Reflections on the Hoh River from Becky Liebman
Approaching midnight, in the last few hours of the community Hoh Days, I could still hear singing and drumming as it wafted over laden salmonberry bushes to my tiny tent. It emanated from the Old Administration building where dozens of Hoh tribal members were outwitting each other in the Bone Game. I've been told the rules of this game many times, but remain baffled and humbled by them, like almost everything else I'm experiencing these past few days on the Hoh Nation.
Take, for example, that people here can smell when the smelt are running! I heard this said several times by many different Hoh tribal members. While I helped string beads for canoe journey giveaways, Hoh tribal member Marie filled in some blanks for me. She described playing along the river as a very young child and remembers her uncle suddenly calling out, "There's the smell. The smelt are here. Let's go." (We have eaten smelt many times over our days here, thanks to the fishermen who caught them and to Kristin's game spirit for learning to prepare the silvery little fish.)
And then there are the enigmatic songs. Old songs. New songs. Since coming, we have heard songs and drumming threaded throughout the days, for times of welcome, for blessing meals, for telling stories, for powering the Bone Games, even for praying over an injured tribal member while waiting 45 agonizing minutes for the ambulance from Forks. We don't know the words to the songs but the they are widely known here, uniting the people who sing them.
Chautauquans have had their own united moments that can also baffle and humble this 71-year-old trombone player on her first tour.
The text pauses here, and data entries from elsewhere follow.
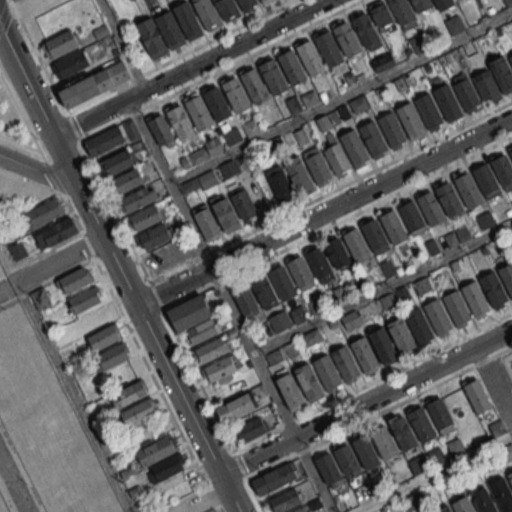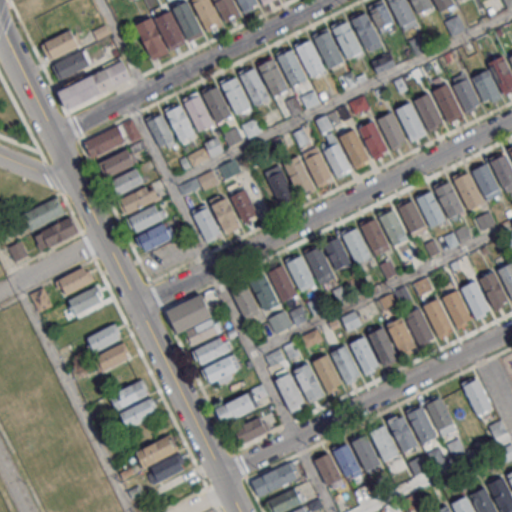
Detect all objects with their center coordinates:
building: (264, 1)
building: (264, 1)
building: (508, 2)
building: (246, 3)
building: (442, 3)
building: (508, 3)
building: (247, 4)
building: (443, 4)
building: (420, 5)
building: (421, 5)
building: (227, 9)
building: (227, 9)
road: (3, 10)
building: (401, 11)
building: (379, 12)
building: (207, 13)
building: (206, 14)
building: (380, 14)
building: (402, 14)
building: (187, 20)
building: (454, 24)
building: (454, 24)
building: (169, 29)
building: (170, 29)
building: (365, 29)
building: (100, 31)
building: (366, 31)
road: (1, 36)
building: (151, 37)
building: (346, 38)
building: (346, 39)
building: (62, 42)
building: (60, 43)
road: (121, 45)
building: (327, 47)
building: (328, 49)
building: (510, 55)
road: (178, 56)
building: (447, 56)
building: (310, 57)
building: (309, 58)
building: (510, 58)
building: (386, 61)
building: (384, 62)
building: (70, 63)
building: (72, 63)
building: (291, 66)
building: (427, 66)
building: (291, 67)
road: (190, 68)
road: (44, 69)
building: (501, 73)
building: (501, 73)
building: (272, 75)
building: (272, 76)
building: (350, 79)
building: (93, 83)
building: (94, 83)
building: (399, 84)
building: (253, 85)
building: (254, 85)
building: (486, 86)
building: (486, 86)
building: (465, 92)
building: (235, 94)
building: (235, 94)
building: (466, 94)
building: (310, 98)
road: (340, 98)
building: (447, 101)
building: (216, 102)
building: (447, 102)
building: (216, 103)
road: (149, 104)
building: (358, 104)
building: (292, 105)
building: (428, 110)
building: (197, 111)
building: (343, 111)
building: (197, 112)
building: (429, 112)
road: (22, 117)
building: (410, 120)
building: (179, 121)
building: (410, 121)
building: (180, 122)
building: (323, 122)
building: (251, 126)
building: (251, 127)
building: (391, 128)
building: (161, 129)
building: (391, 129)
building: (160, 131)
building: (232, 135)
building: (300, 136)
building: (232, 137)
building: (373, 137)
building: (111, 138)
building: (373, 138)
building: (276, 140)
building: (104, 142)
road: (20, 143)
building: (213, 145)
building: (353, 146)
building: (354, 147)
building: (510, 152)
building: (511, 152)
building: (201, 153)
building: (196, 155)
building: (335, 156)
building: (336, 159)
building: (117, 161)
building: (184, 162)
building: (116, 163)
building: (317, 166)
building: (317, 167)
building: (229, 168)
building: (229, 169)
building: (503, 170)
building: (503, 170)
road: (39, 173)
building: (298, 175)
road: (53, 176)
building: (298, 176)
building: (207, 179)
building: (207, 179)
building: (485, 179)
building: (126, 180)
building: (126, 181)
building: (486, 181)
building: (278, 183)
road: (168, 184)
building: (279, 184)
building: (187, 186)
building: (188, 187)
building: (467, 189)
building: (467, 189)
road: (330, 190)
building: (138, 198)
building: (138, 198)
building: (448, 199)
building: (448, 199)
building: (511, 201)
building: (243, 204)
building: (244, 205)
building: (430, 208)
building: (431, 208)
road: (324, 212)
building: (43, 213)
building: (43, 214)
building: (225, 214)
building: (225, 214)
building: (145, 217)
building: (147, 217)
building: (411, 217)
building: (412, 217)
building: (485, 220)
building: (206, 222)
building: (206, 222)
road: (337, 222)
building: (393, 226)
building: (393, 226)
building: (462, 232)
building: (54, 233)
building: (55, 233)
building: (374, 235)
building: (153, 236)
building: (155, 236)
building: (374, 236)
building: (449, 238)
building: (509, 238)
building: (500, 243)
building: (356, 245)
building: (356, 245)
building: (432, 246)
building: (17, 250)
building: (17, 250)
road: (43, 251)
building: (336, 252)
building: (337, 253)
building: (319, 263)
road: (51, 264)
building: (319, 264)
building: (453, 264)
building: (387, 267)
building: (300, 272)
building: (300, 272)
road: (120, 275)
building: (506, 276)
building: (507, 278)
building: (75, 279)
building: (74, 280)
building: (282, 282)
building: (282, 282)
building: (423, 284)
road: (382, 287)
building: (493, 288)
building: (493, 289)
building: (264, 291)
building: (264, 292)
building: (339, 292)
building: (402, 293)
building: (40, 298)
building: (40, 298)
building: (474, 298)
building: (84, 299)
building: (85, 299)
building: (245, 299)
building: (475, 299)
building: (245, 301)
building: (388, 301)
building: (315, 305)
building: (456, 307)
building: (456, 308)
building: (189, 312)
building: (297, 313)
building: (298, 315)
building: (437, 316)
building: (438, 317)
building: (193, 319)
building: (280, 320)
building: (350, 320)
building: (279, 322)
building: (333, 322)
building: (419, 325)
building: (419, 326)
building: (203, 330)
building: (401, 335)
building: (104, 336)
building: (401, 336)
building: (103, 337)
building: (311, 337)
building: (311, 338)
road: (137, 344)
building: (383, 345)
building: (383, 346)
building: (212, 348)
building: (290, 349)
building: (211, 350)
road: (252, 353)
building: (363, 353)
building: (113, 355)
building: (364, 355)
building: (112, 356)
building: (273, 356)
building: (273, 358)
building: (345, 363)
building: (345, 363)
road: (190, 364)
building: (222, 368)
building: (222, 370)
building: (326, 371)
building: (327, 373)
park: (503, 374)
road: (372, 379)
building: (308, 381)
building: (308, 382)
road: (492, 387)
building: (289, 390)
building: (259, 391)
building: (289, 391)
building: (129, 393)
building: (129, 393)
building: (476, 395)
building: (476, 395)
road: (72, 397)
road: (365, 403)
building: (234, 407)
building: (235, 407)
building: (139, 411)
building: (138, 412)
road: (379, 412)
building: (440, 413)
building: (440, 415)
building: (421, 423)
building: (421, 423)
building: (496, 427)
building: (497, 427)
building: (251, 428)
building: (251, 429)
building: (401, 432)
building: (402, 432)
road: (8, 442)
building: (383, 442)
building: (384, 442)
road: (296, 445)
building: (454, 445)
building: (156, 450)
building: (157, 450)
building: (365, 451)
building: (505, 451)
building: (366, 452)
building: (436, 454)
building: (346, 459)
building: (347, 461)
building: (417, 463)
road: (239, 464)
building: (326, 466)
building: (166, 467)
building: (165, 468)
building: (329, 471)
building: (127, 472)
road: (433, 472)
building: (509, 476)
building: (510, 477)
building: (273, 478)
building: (274, 478)
road: (315, 482)
road: (11, 487)
building: (134, 490)
building: (501, 493)
building: (500, 494)
road: (255, 495)
road: (206, 500)
building: (284, 500)
building: (285, 500)
building: (482, 500)
building: (482, 500)
building: (409, 501)
building: (314, 504)
road: (214, 505)
building: (461, 505)
building: (462, 505)
building: (444, 508)
building: (299, 509)
building: (302, 509)
building: (442, 509)
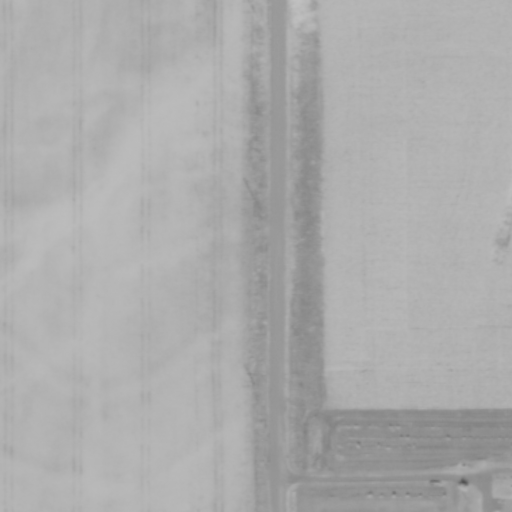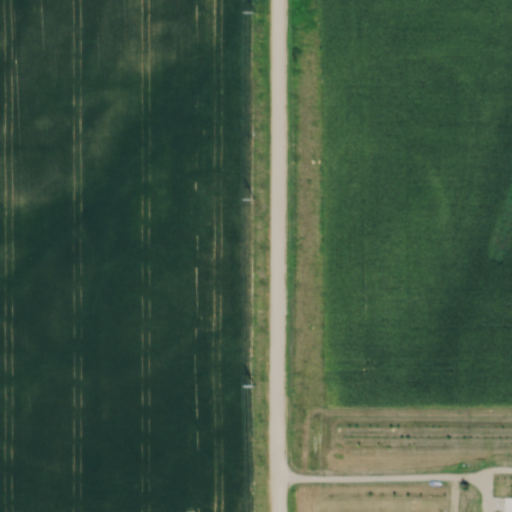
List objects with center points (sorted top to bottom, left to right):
road: (277, 256)
building: (506, 503)
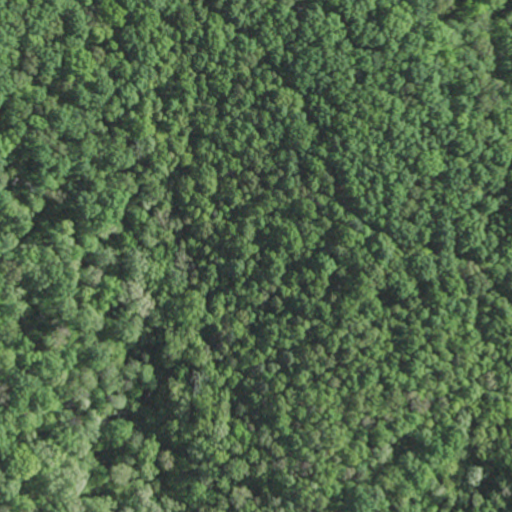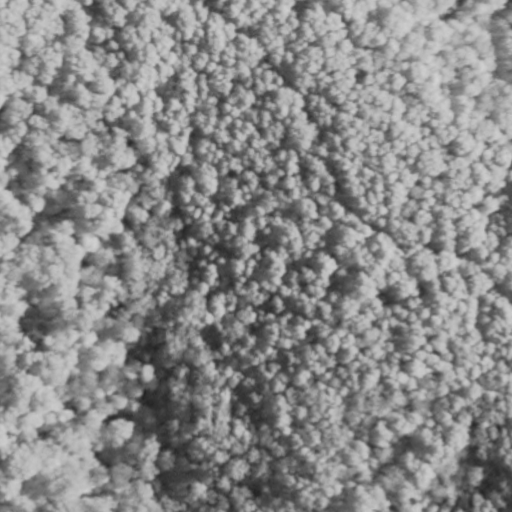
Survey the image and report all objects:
road: (482, 103)
road: (313, 174)
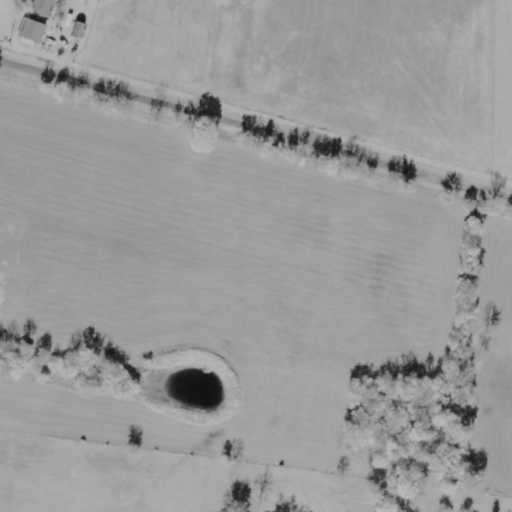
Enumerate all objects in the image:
building: (42, 8)
building: (32, 31)
road: (255, 130)
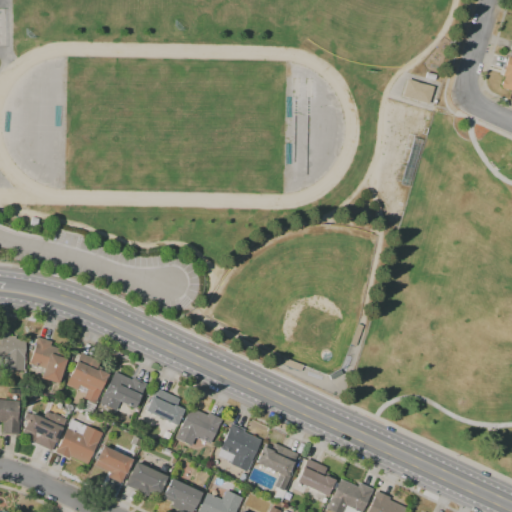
One wet afternoon, the band packed into the bus for a rehearsal: two trumpets, two trombones, two clarinets, piccolo, tenor sax, cello and percussion. From the band box, Paul passed out lyre-sized parts to "French National Desifile March". He enthused, "Yes, it's a little long, yes sometimes complex but it's so grand, and with elan! But don't tell Eben [our temporarily absent music director] we're doing it." We took it on like champs, as one does in an old bus on a drizzly day in the middle of a rain forest, even believing we might pull it off for a possible performance. (Please don't tell Eben.)And meanwhile, elements between - and within - these two cultures continue to combine in unexpected ways, creating new energy, not unlike the nuclear fusion going on inside of our own sun.
Sitting beneath an alder tree, listening to my fellow troubadours play spoons, laugh, tell tall tales, while waiting for the tools we need to remove blackberries for some of the elders, I use a wisp of internet connection, as narrow as fiber from cedar bark, to look up "nuclear fusion". I read that when certain elemental particles combine, they release energy and it is this energy that heats a star. I read on and the words give me pause, considering the in anxious world in which we live. This combining and intense co-mingling of special elements creates the energy that prevents a star from collapsing under its own gravity. It's good work.